Simon's algorithm in the NISQ cloud
Reece Robertson, Emery Doucet, Ernest Spicer, Sebastian Deffner
TL;DR
The paper benchmarks Simon's algorithm on six NISQ devices accessed via the cloud to evaluate quantum advantage under realistic noise. It uses two oracle variants and reports the algorithmic error rate across problem sizes, contrasting hardware results with noisy simulators. Findings show error rates grow with problem size and approach random guessing (~$50\%$) for larger instances, with IonQ devices exhibiting roughly linear scaling and IBM devices showing topology-driven non-linear effects due to spatially distant two-qubit gates. The work underscores that current NISQ hardware, especially when accounting for chip topology and transpilation, is unlikely to sustain Simon's algorithm's quantum advantage, and highlights the need for architecture-aware compilation and further study of error-tolerant hidden-subgroup computations.
Abstract
Simon's algorithm was one of the first problems to demonstrate a genuine quantum advantage.

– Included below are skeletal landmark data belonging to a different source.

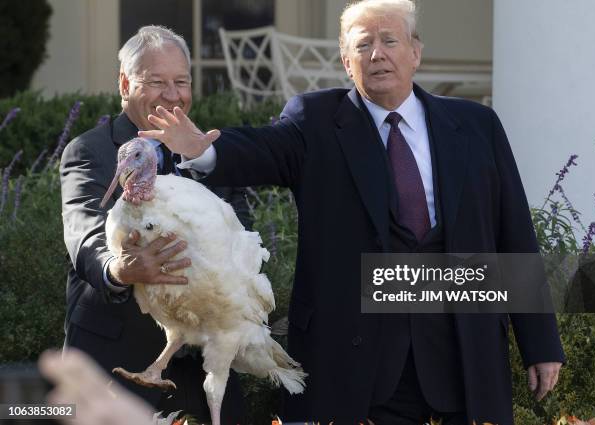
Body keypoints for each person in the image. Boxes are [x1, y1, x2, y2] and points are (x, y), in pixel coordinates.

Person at [141, 1, 565, 424]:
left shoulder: (476, 125)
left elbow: (515, 234)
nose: (377, 54)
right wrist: (203, 149)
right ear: (347, 61)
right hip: (358, 365)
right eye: (363, 45)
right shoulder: (316, 120)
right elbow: (263, 148)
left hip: (462, 358)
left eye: (389, 41)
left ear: (415, 52)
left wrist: (541, 344)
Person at [59, 25, 246, 424]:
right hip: (117, 361)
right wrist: (119, 267)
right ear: (125, 84)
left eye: (181, 81)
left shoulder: (209, 152)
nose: (173, 94)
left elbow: (243, 235)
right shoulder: (90, 150)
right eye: (157, 82)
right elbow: (85, 229)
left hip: (203, 366)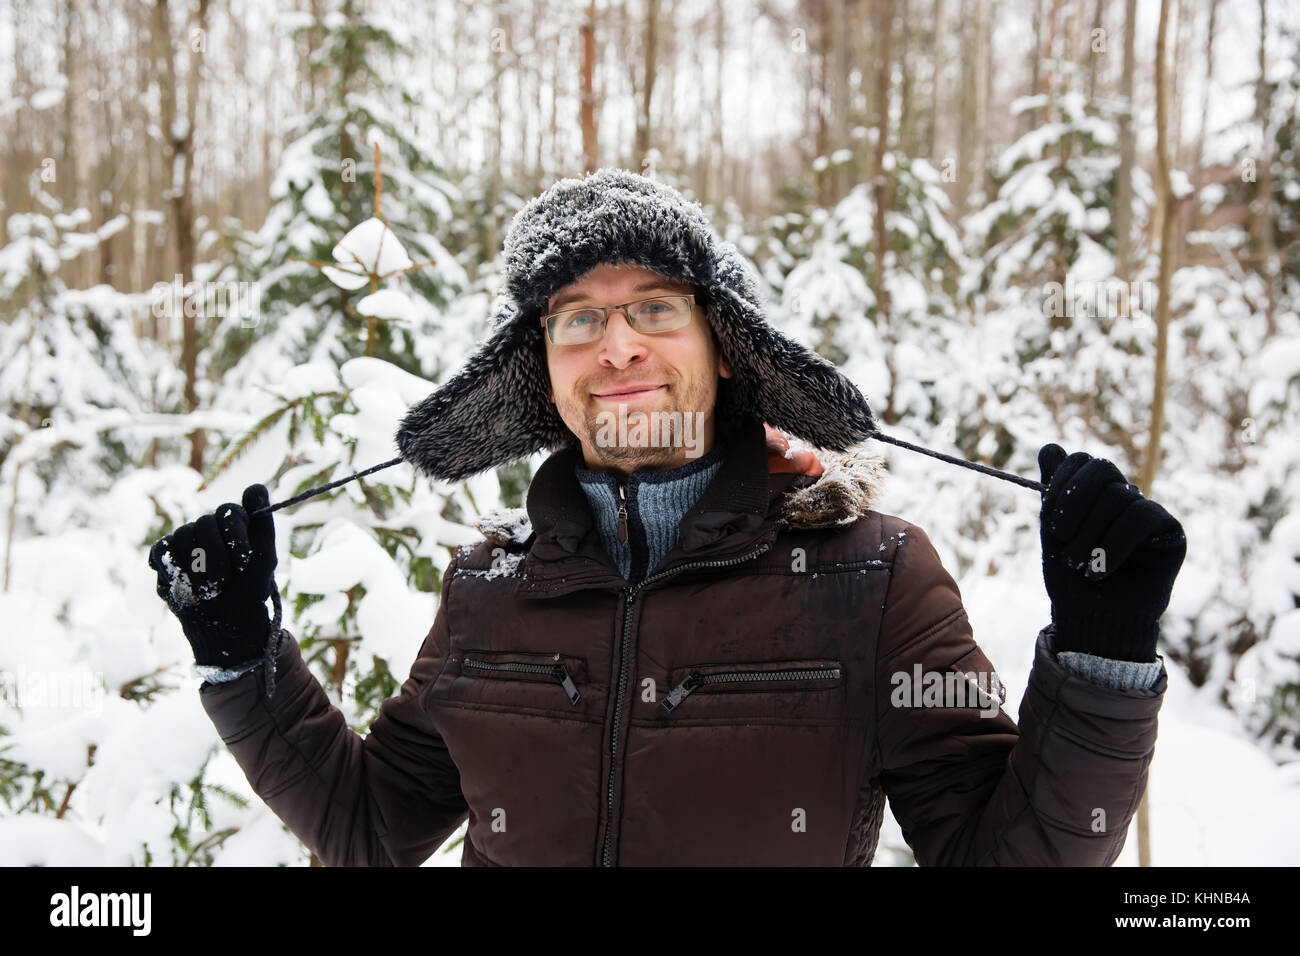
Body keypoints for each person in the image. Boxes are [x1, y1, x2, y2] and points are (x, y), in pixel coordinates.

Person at [149, 168, 1186, 866]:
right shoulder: (486, 592)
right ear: (542, 371)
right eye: (578, 319)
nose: (617, 347)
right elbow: (371, 826)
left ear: (723, 342)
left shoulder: (871, 578)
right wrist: (244, 658)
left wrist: (1099, 661)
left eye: (654, 307)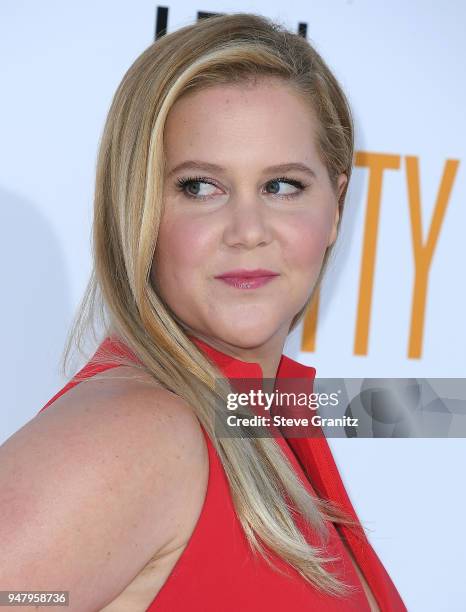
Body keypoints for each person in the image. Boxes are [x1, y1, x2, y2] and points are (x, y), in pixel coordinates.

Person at [0, 12, 407, 612]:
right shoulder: (141, 432)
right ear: (139, 207)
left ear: (337, 206)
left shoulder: (260, 414)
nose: (247, 232)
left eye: (283, 186)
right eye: (199, 187)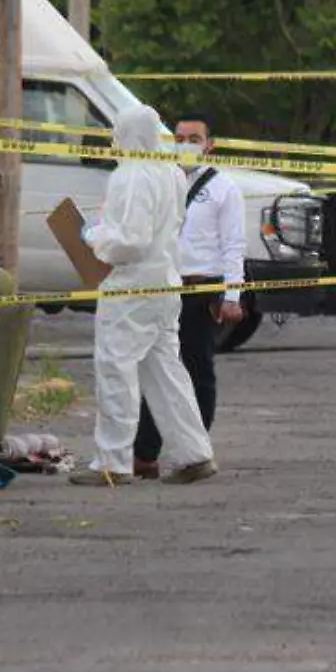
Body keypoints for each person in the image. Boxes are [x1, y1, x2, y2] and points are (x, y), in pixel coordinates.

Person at [76, 105, 218, 487]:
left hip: (131, 287)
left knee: (115, 369)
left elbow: (131, 242)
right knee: (166, 372)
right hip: (165, 284)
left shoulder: (130, 175)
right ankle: (194, 454)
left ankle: (113, 462)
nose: (112, 141)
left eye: (116, 133)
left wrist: (94, 236)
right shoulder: (171, 172)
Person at [132, 114, 245, 480]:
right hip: (164, 286)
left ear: (209, 145)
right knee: (155, 369)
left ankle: (198, 448)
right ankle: (144, 453)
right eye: (179, 137)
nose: (185, 144)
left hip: (202, 289)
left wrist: (232, 294)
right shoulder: (161, 180)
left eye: (194, 138)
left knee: (197, 370)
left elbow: (233, 245)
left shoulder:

The algorithm, however, assumes access to noise-free qubits. In our work we use Simon's algorithm to benchmark the error rates of devices currently available in the "quantum cloud." As a main result we obtain an objective comparison between the different physical platforms made available by IBM and IonQ. Our study highlights the importance of understanding the device architectures and chip topologies when transpiling quantum algorithms onto hardware. For instance, we demonstrate that two-qubit operations on spatially separated qubits on superconducting chips should be avoided.